▶ _Exercise description_
Put the lines below, from the first one through the line that contains "text_box # look", into a two-column CSV with the columns request and response: one row for each request, with the request text and its answer each in a single quoted field and line breaks replaced by spaces.

=== Data for this task ===

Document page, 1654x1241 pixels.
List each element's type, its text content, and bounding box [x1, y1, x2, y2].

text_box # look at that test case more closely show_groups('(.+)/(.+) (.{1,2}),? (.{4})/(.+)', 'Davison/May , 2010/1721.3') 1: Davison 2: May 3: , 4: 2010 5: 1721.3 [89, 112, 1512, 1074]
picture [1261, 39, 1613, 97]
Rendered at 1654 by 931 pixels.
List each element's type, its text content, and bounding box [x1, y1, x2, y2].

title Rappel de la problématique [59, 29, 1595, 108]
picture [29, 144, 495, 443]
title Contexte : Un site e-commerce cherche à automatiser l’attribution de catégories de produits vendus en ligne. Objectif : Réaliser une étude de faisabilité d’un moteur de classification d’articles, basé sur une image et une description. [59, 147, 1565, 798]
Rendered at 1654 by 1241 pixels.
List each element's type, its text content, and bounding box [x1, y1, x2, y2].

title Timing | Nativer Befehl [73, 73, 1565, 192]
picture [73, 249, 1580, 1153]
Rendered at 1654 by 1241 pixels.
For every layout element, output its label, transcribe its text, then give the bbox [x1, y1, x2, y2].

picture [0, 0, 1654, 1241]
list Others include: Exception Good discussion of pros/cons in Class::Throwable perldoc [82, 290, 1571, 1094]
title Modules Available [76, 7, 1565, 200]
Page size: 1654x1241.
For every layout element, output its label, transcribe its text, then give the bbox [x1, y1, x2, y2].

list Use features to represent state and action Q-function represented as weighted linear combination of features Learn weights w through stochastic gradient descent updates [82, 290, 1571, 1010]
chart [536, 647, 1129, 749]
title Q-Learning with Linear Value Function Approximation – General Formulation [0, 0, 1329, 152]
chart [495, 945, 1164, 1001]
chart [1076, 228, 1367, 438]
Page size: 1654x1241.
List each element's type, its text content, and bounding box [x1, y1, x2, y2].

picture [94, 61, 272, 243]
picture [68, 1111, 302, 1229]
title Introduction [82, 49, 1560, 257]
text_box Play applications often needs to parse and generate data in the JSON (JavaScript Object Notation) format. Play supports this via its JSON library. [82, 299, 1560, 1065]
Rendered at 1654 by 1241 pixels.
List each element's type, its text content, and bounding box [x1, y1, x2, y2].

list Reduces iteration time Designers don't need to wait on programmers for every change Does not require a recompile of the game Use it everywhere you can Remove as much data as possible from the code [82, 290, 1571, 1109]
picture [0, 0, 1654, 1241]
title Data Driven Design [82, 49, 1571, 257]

===

▶ _Output for this exercise_
request,response
"Document page, 1654x1241 pixels. List each element's type, its text content, and bounding box [x1, y1, x2, y2].","text_box # look at that test case more closely show_groups('(.+)/(.+) (.{1,2}),? (.{4})/(.+)', 'Davison/May , 2010/1721.3') 1: Davison 2: May 3: , 4: 2010 5: 1721.3 [89, 112, 1512, 1074]"